Нечто в его интонации заставляло предположить, что ничего хорошего по этому закону господам не полагается.
Как я уже говорила, оказывать сопротивление не имело смысла. Да, насколько я могла судить, рабы и не рвались этого делать. Видимо, я всё же не вполне правильно судила до сих пор о рабах-арканзийцах. Как вскоре стало ясно, захватившие нас люди состояли именно из таких рабов — бывших рабов, как они утверждали, — бежавших от своих хозяев либо освобождённых так, как была только что освобождена и я сама. На знак дракона это самоуправство, разумеется, никак не влияло: он по-прежнему извивался на тыльной стороне левой ладони решительно всех членов банды. Назвать эту компанию армией освобождения отчего-то не поворачивался язык.

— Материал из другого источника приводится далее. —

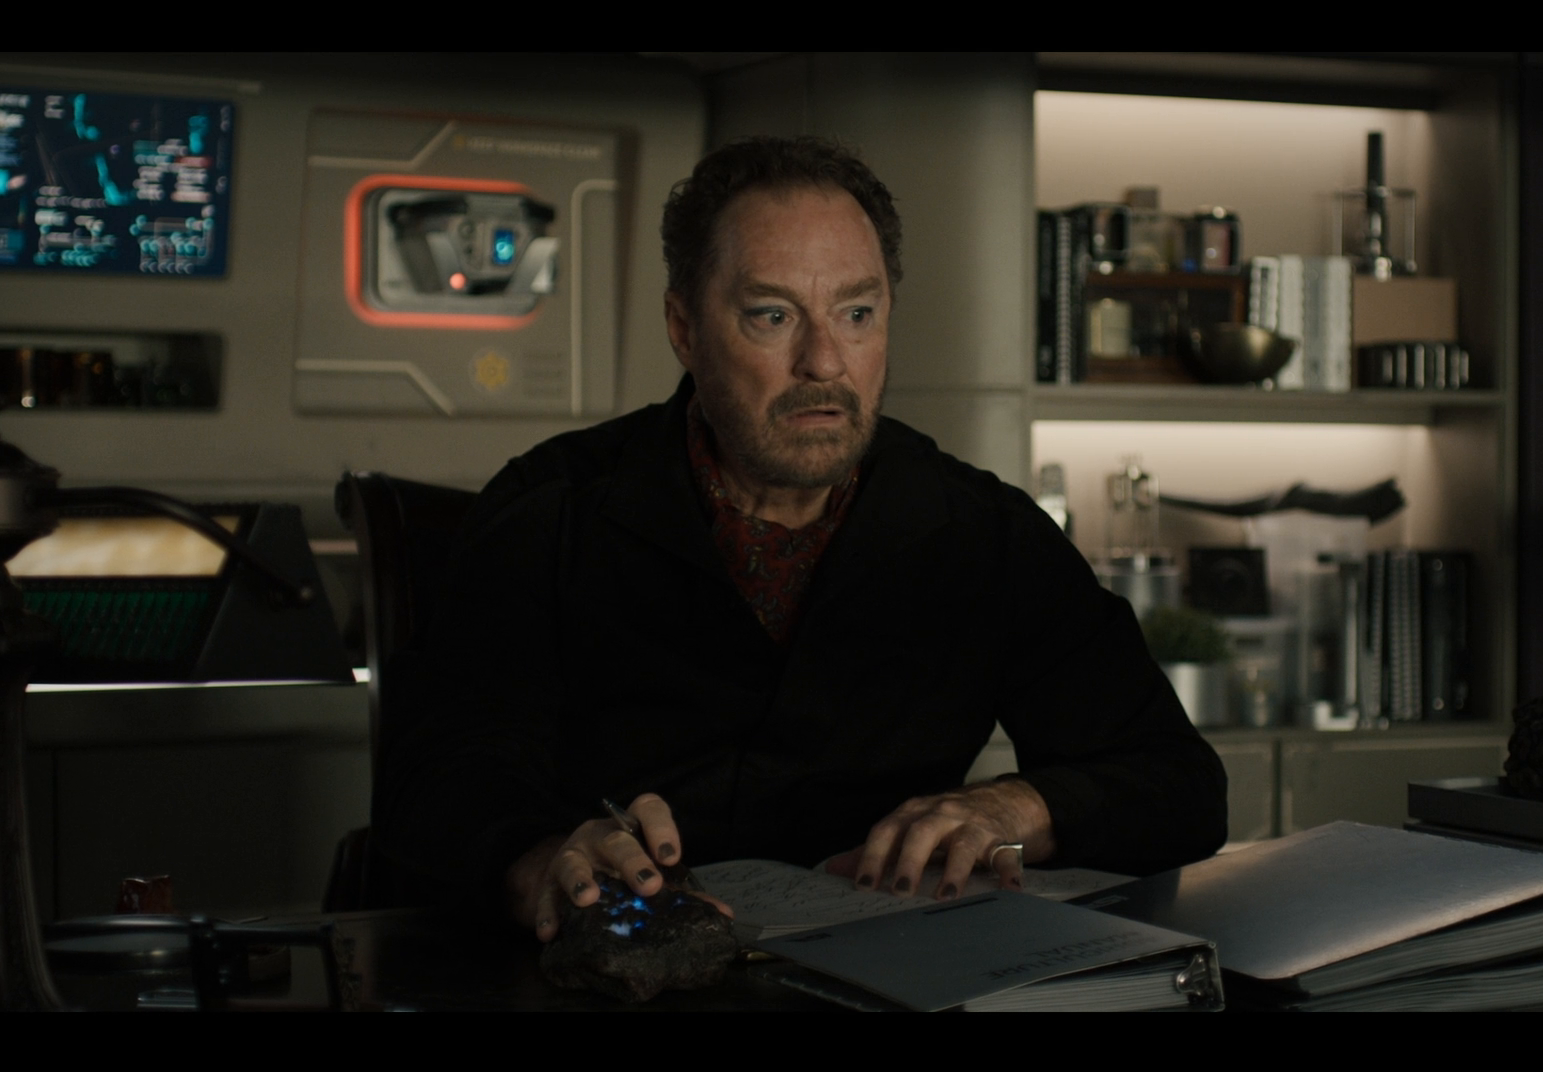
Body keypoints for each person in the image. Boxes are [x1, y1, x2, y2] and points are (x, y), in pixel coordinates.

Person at [378, 136, 1227, 940]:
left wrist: (1016, 809)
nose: (824, 361)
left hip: (886, 975)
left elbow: (1180, 784)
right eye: (771, 315)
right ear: (684, 328)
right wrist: (536, 859)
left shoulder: (985, 533)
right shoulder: (552, 511)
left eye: (856, 313)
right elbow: (435, 786)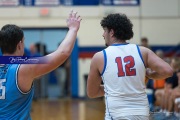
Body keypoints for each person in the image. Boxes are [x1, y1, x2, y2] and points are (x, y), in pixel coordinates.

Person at [86, 13, 173, 120]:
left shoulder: (99, 57)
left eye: (105, 30)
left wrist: (115, 87)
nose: (103, 34)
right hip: (142, 114)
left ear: (112, 32)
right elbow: (168, 71)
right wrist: (151, 75)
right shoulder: (143, 51)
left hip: (117, 114)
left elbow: (92, 92)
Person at [0, 10, 81, 119]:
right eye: (24, 41)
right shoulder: (24, 67)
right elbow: (63, 53)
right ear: (20, 45)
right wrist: (73, 29)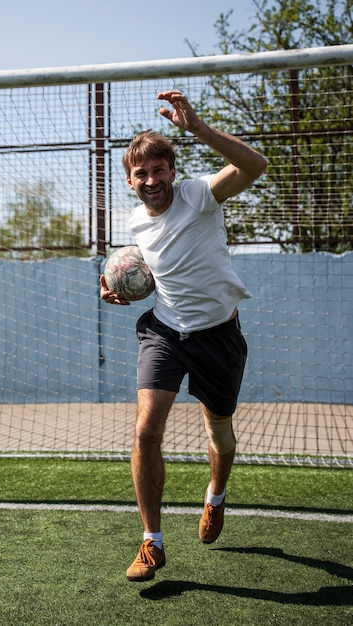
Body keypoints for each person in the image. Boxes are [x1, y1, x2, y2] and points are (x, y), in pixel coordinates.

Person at [100, 90, 267, 582]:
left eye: (158, 170)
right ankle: (151, 542)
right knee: (146, 430)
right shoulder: (135, 223)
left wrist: (197, 128)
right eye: (140, 174)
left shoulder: (198, 195)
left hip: (219, 334)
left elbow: (254, 165)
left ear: (172, 171)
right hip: (165, 333)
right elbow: (142, 272)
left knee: (219, 430)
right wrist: (114, 286)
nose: (150, 180)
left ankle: (215, 497)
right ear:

Нас всех, как рабов, так и хозяев, провели к месту стоянки нападавших. Те, что были на джамалях, ехали в основном спереди, указывая дорогу; пешие, окружив нас, продвигались следом. Вооружены были кто во что горазд: луки, ножи, палки, камни. По земле ступали сравнительно спокойно. Здесь путешествовать пешком было менее опасно, чем в Дезерре: змеи хоть и водились в этих местах, но всё же не в таких количествах; к тому же днём они в основном спали, прячась под камнями, и выползали наружу только ночью.
Думаю, в первую очередь именно по причине ночной опасности лагерь освободителей был окружён всё теми же красными камнями. При этом он был значительно больше, чем пространство, отводившееся для наших привалов. Как-никак здесь находилось куда больше людей. К тем девятнадцати, что совершили нападение, добавилось ещё человек пять-шесть дожидавшихся в лагере, в основном женщины. Сперва я удивилась, как этим людям удалось достать столько охранных камней. Но, припомнив, как один из них склонился над убитым телохранителем, и как он же сейчас принялся добавлять камушки к «ограждению», увеличивая таким образом площадь лагеря, сделала выводы.
Меж тем нас с Берком и Юркмезом приняли вполне тепло, как «братьев и сестру» — по собственному выражению освободителей. Иностранное происхождение «сестры» нисколько их не смущало. Но остальным пришлось хуже. Илкера, надсмотрщика, Данте и Ренцо привязали к деревьям. И вновь иностранное происхождение не сыграло для здешних хозяев никакой роли. К галлиндийцам здесь отнеслись так же, как к уроженцам Арканзии. То одни, то другие освободители принимались прохаживаться мимо пленников, глядя на них с такой ненавистью, которая, казалось, могла разжечь под деревьями костёр. Периодически в сторону привязанных летели плевки и горсти песка. Похоже, эти люди как следует натерпелись в своё время от собственных хозяев, раз так ненавидели теперь всех, кто официально носил статус свободного человека. В своё время я поспешила с выводами, решив, что арканзийские рабы во всём заодно со своими хозяевами. Удивило меня и то, что Берк с Юркмезом практически сразу же присоединились к остальным в издевательстве над пленниками. Удивило, но почти сразу же показалось донельзя закономерным, хоть я и не смогла бы сразу сформулировать, почему.